## [Work to be completed]
Reproduce word for word the part of the lines below that opens with the line containing "order: Charadriiformes" and closes with the final line, including both of those lines.

## [Material]

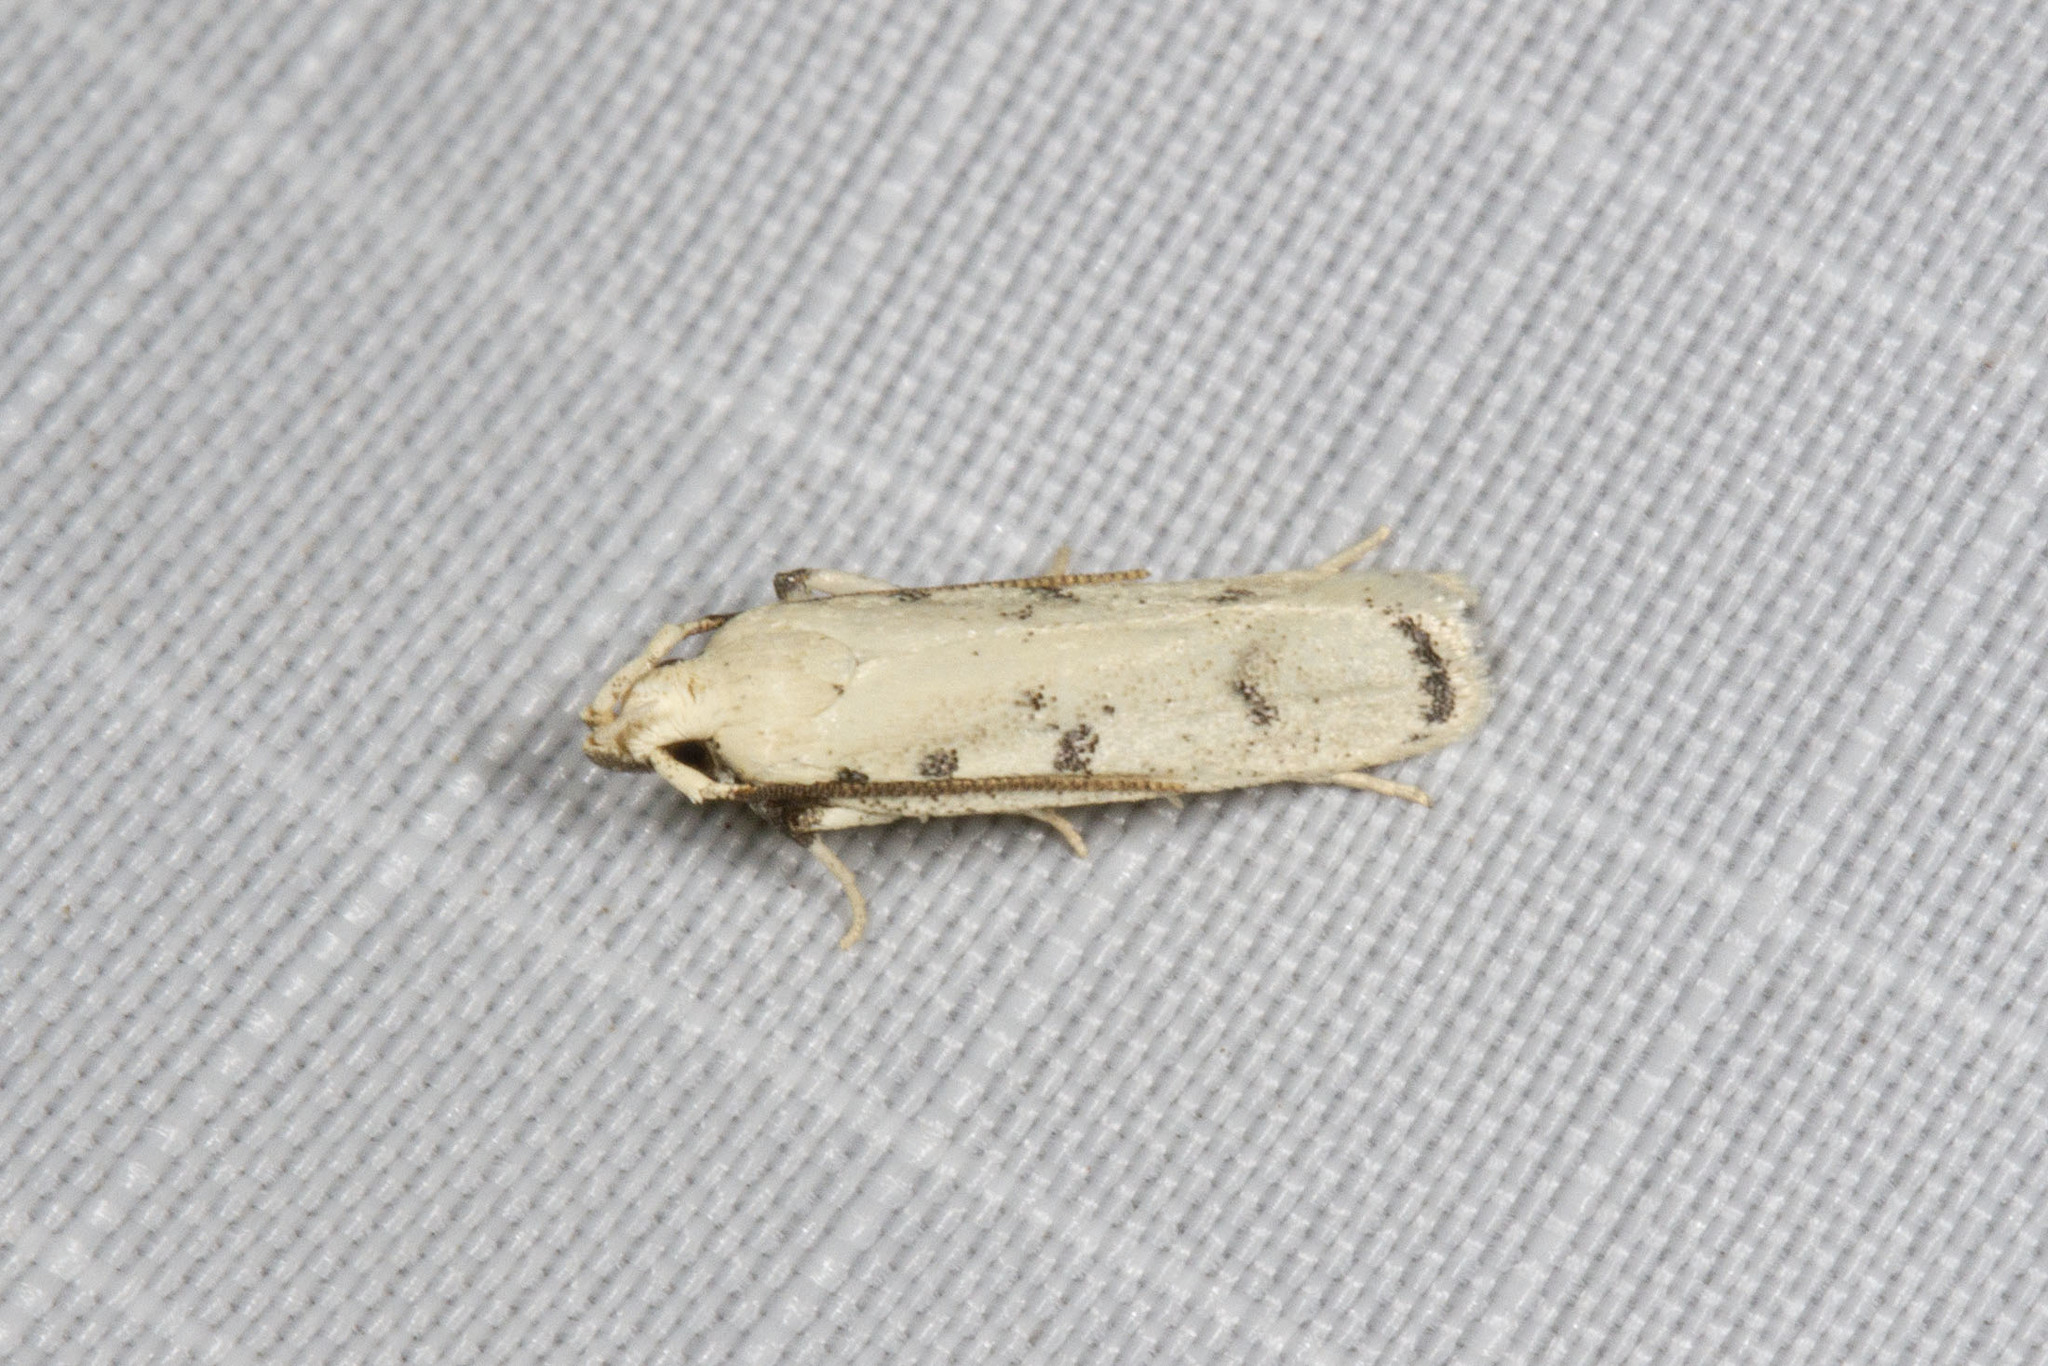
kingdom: Animalia
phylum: Arthropoda
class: Insecta
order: Lepidoptera
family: Autostichidae
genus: Glyphidocera
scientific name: Glyphidocera lactiflosella
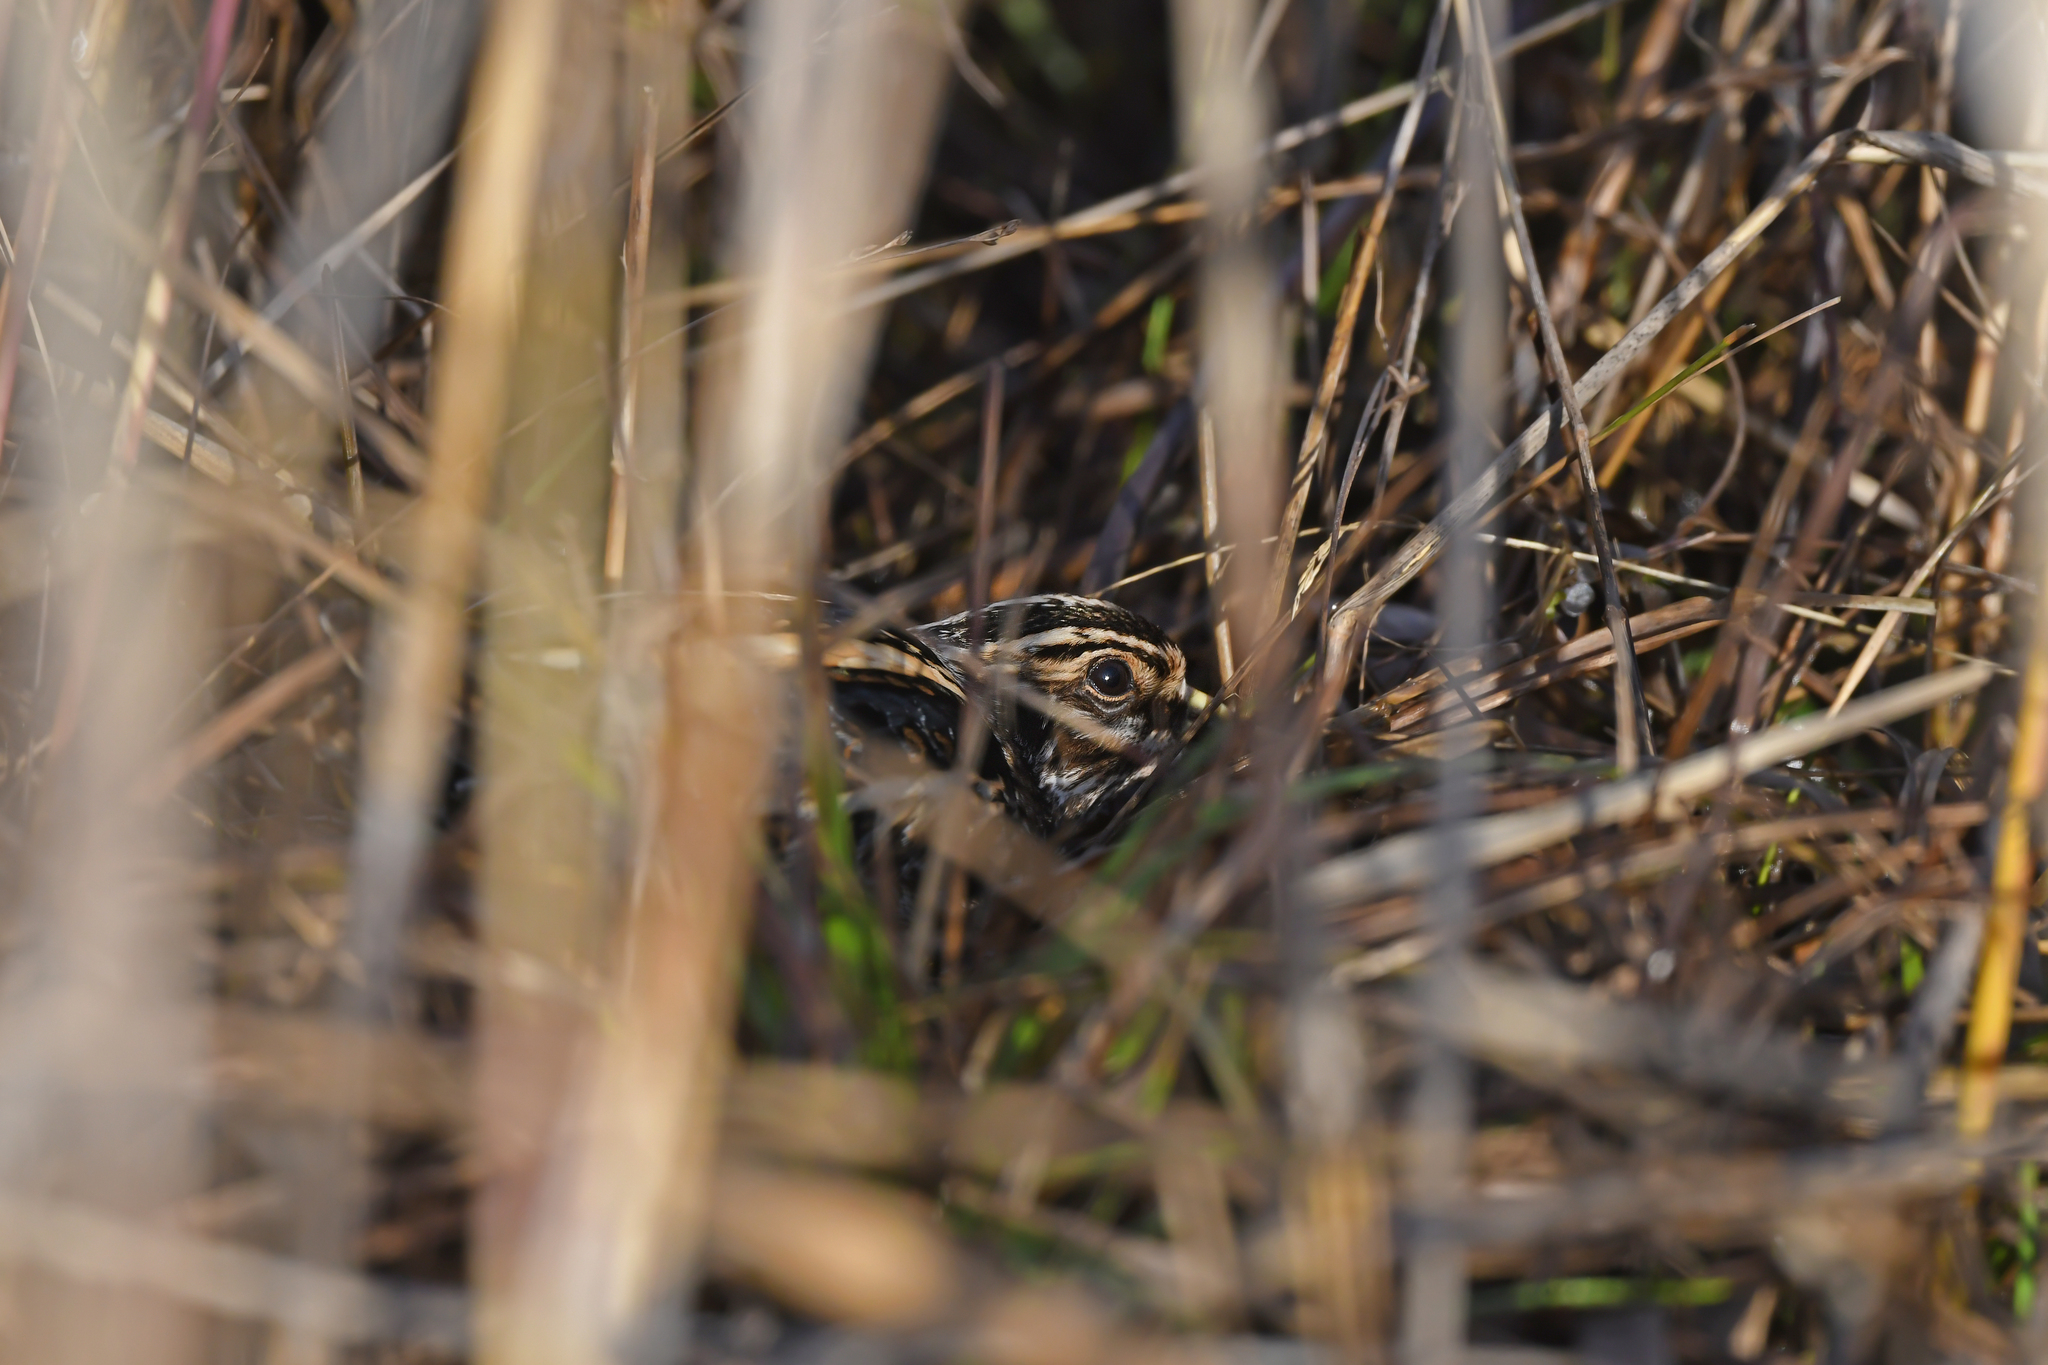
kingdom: Animalia
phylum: Chordata
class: Aves
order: Charadriiformes
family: Scolopacidae
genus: Lymnocryptes
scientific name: Lymnocryptes minimus
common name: Jack snipe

## [Answer for the task]
order: Charadriiformes
family: Scolopacidae
genus: Lymnocryptes
scientific name: Lymnocryptes minimus
common name: Jack snipe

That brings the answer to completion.